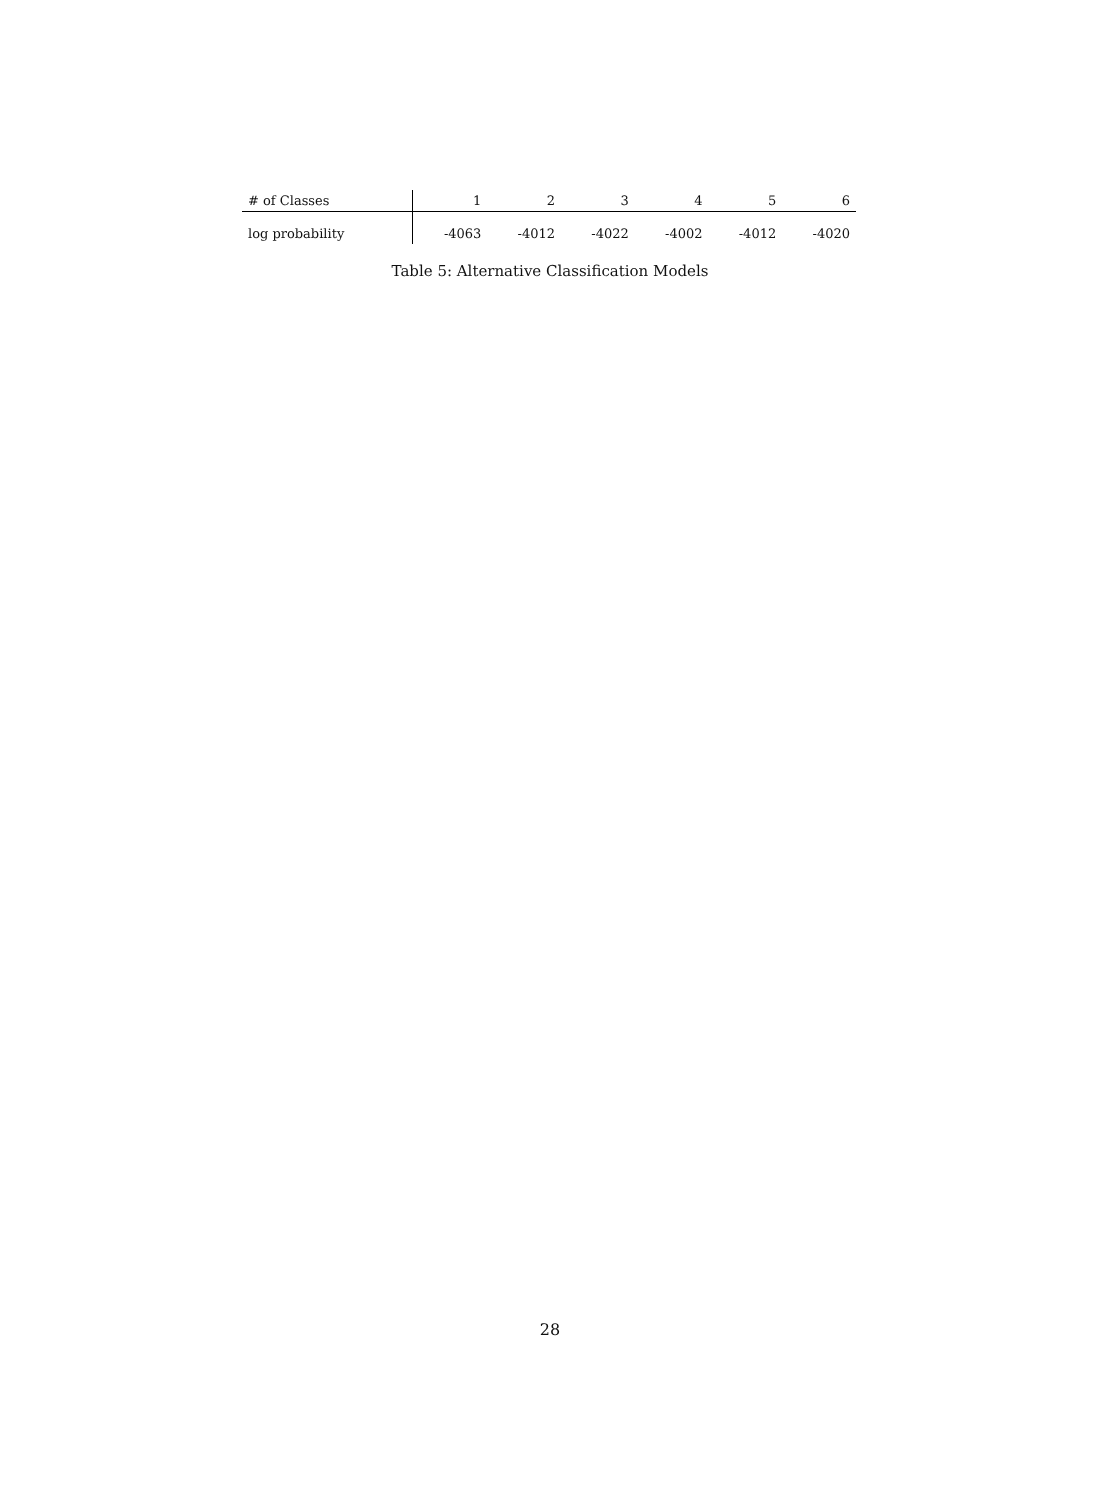| # of Classes | 1 | 2 | 3 | 4 | 5 | 6 |
| --- | --- | --- | --- | --- | --- | --- |
| log probability | -4063 | -4012 | -4022 | -4002 | -4012 | -4020 |
Table 5: Alternative Classification Models
28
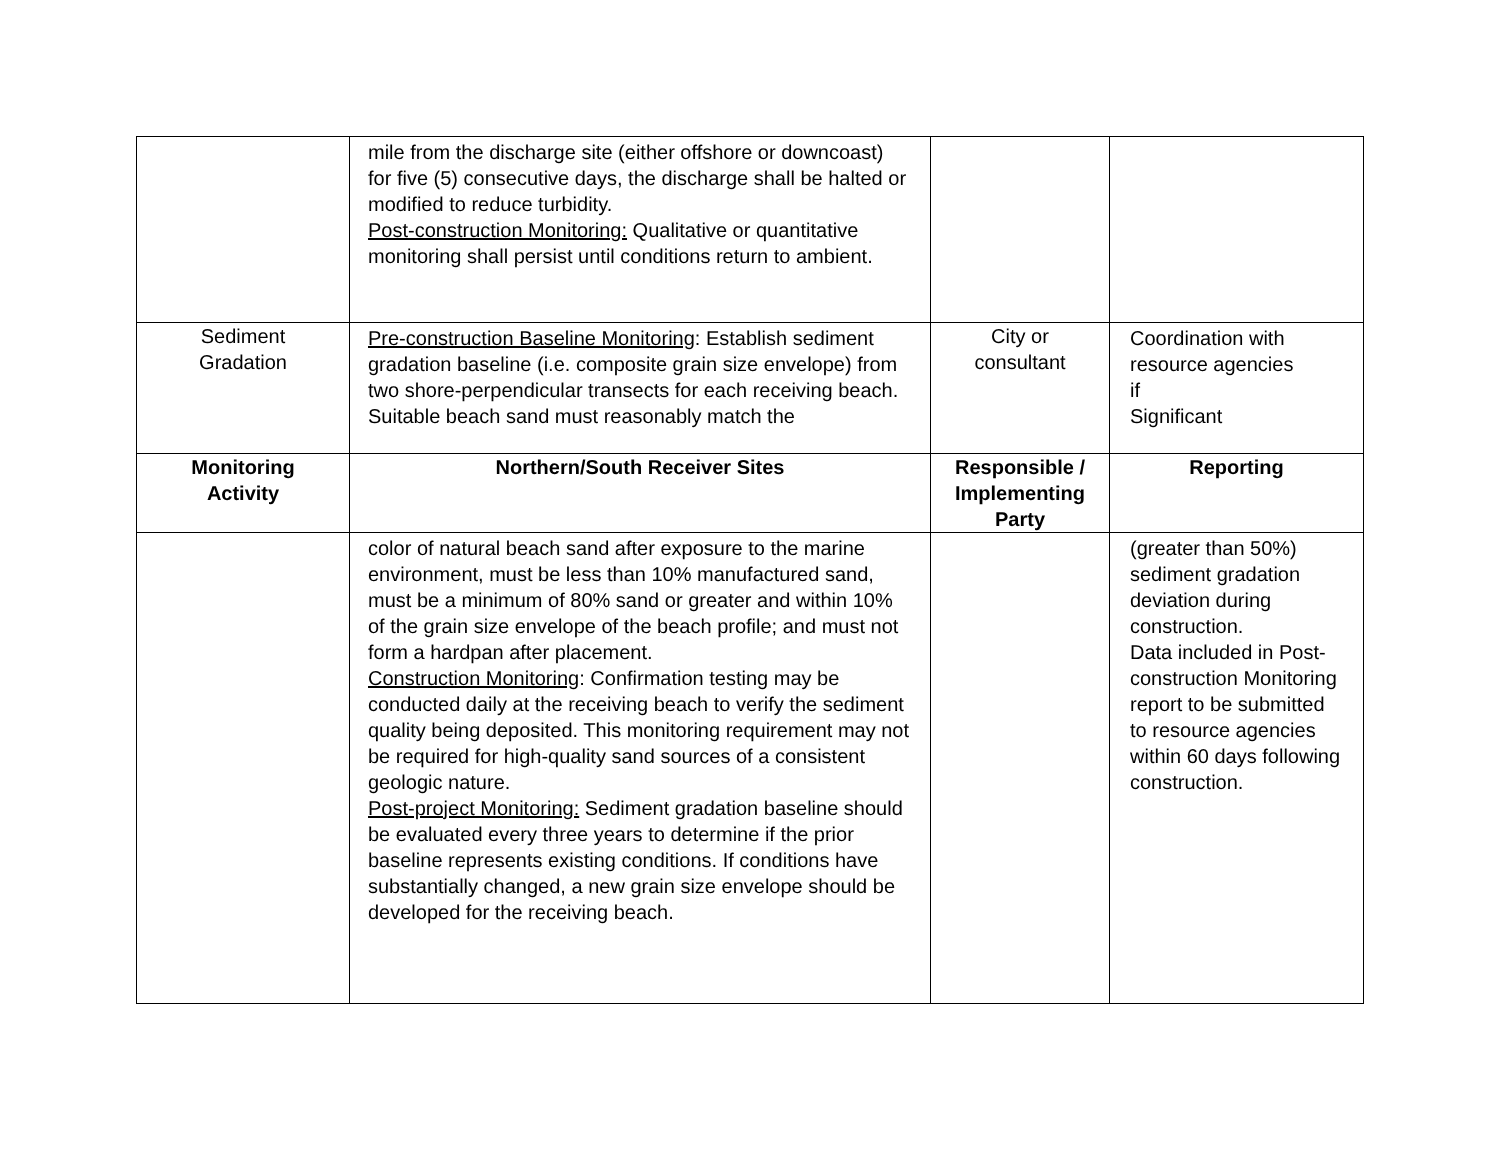| | mile from the discharge site (either offshore or downcoast) for five (5) consecutive days, the discharge shall be halted or modified to reduce turbidity. Post-construction Monitoring: Qualitative or quantitative monitoring shall persist until conditions return to ambient. | | |
| Sediment Gradation | Pre-construction Baseline Monitoring : Establish sediment gradation baseline (i.e. composite grain size envelope) from two shore-perpendicular transects for each receiving beach. Suitable beach sand must reasonably match the | City or consultant | Coordination with resource agencies if Significant |
| Monitoring Activity | Northern/South Receiver Sites | Responsible / Implementing Party | Reporting |
| | color of natural beach sand after exposure to the marine environment, must be less than 10% manufactured sand, must be a minimum of 80% sand or greater and within 10% of the grain size envelope of the beach profile; and must not form a hardpan after placement. Construction Monitoring : Confirmation testing may be conducted daily at the receiving beach to verify the sediment quality being deposited. This monitoring requirement may not be required for high-quality sand sources of a consistent geologic nature. Post-project Monitoring: Sediment gradation baseline should be evaluated every three years to determine if the prior baseline represents existing conditions. If conditions have substantially changed, a new grain size envelope should be developed for the receiving beach. | | (greater than 50%) sediment gradation deviation during construction. Data included in Post- construction Monitoring report to be submitted to resource agencies within 60 days following construction. |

• • • • •

- **To do**:
Please retype the material in full, exactly as it reads, apart from the images.

- **Solution to the exercise**:
| # of Classes | 1 | 2 | 3 | 4 | 5 | 6 |
| --- | --- | --- | --- | --- | --- | --- |
| log probability | -4063 | -4012 | -4022 | -4002 | -4012 | -4020 |
Table 5: Alternative Classification Models
28
| | mile from the discharge site (either offshore or downcoast) for five (5) consecutive days, the discharge shall be halted or modified to reduce turbidity. Post-construction Monitoring: Qualitative or quantitative monitoring shall persist until conditions return to ambient. | | |
| Sediment Gradation | Pre-construction Baseline Monitoring : Establish sediment gradation baseline (i.e. composite grain size envelope) from two shore-perpendicular transects for each receiving beach. Suitable beach sand must reasonably match the | City or consultant | Coordination with resource agencies if Significant |
| Monitoring Activity | Northern/South Receiver Sites | Responsible / Implementing Party | Reporting |
| | color of natural beach sand after exposure to the marine environment, must be less than 10% manufactured sand, must be a minimum of 80% sand or greater and within 10% of the grain size envelope of the beach profile; and must not form a hardpan after placement. Construction Monitoring : Confirmation testing may be conducted daily at the receiving beach to verify the sediment quality being deposited. This monitoring requirement may not be required for high-quality sand sources of a consistent geologic nature. Post-project Monitoring: Sediment gradation baseline should be evaluated every three years to determine if the prior baseline represents existing conditions. If conditions have substantially changed, a new grain size envelope should be developed for the receiving beach. | | (greater than 50%) sediment gradation deviation during construction. Data included in Post- construction Monitoring report to be submitted to resource agencies within 60 days following construction. |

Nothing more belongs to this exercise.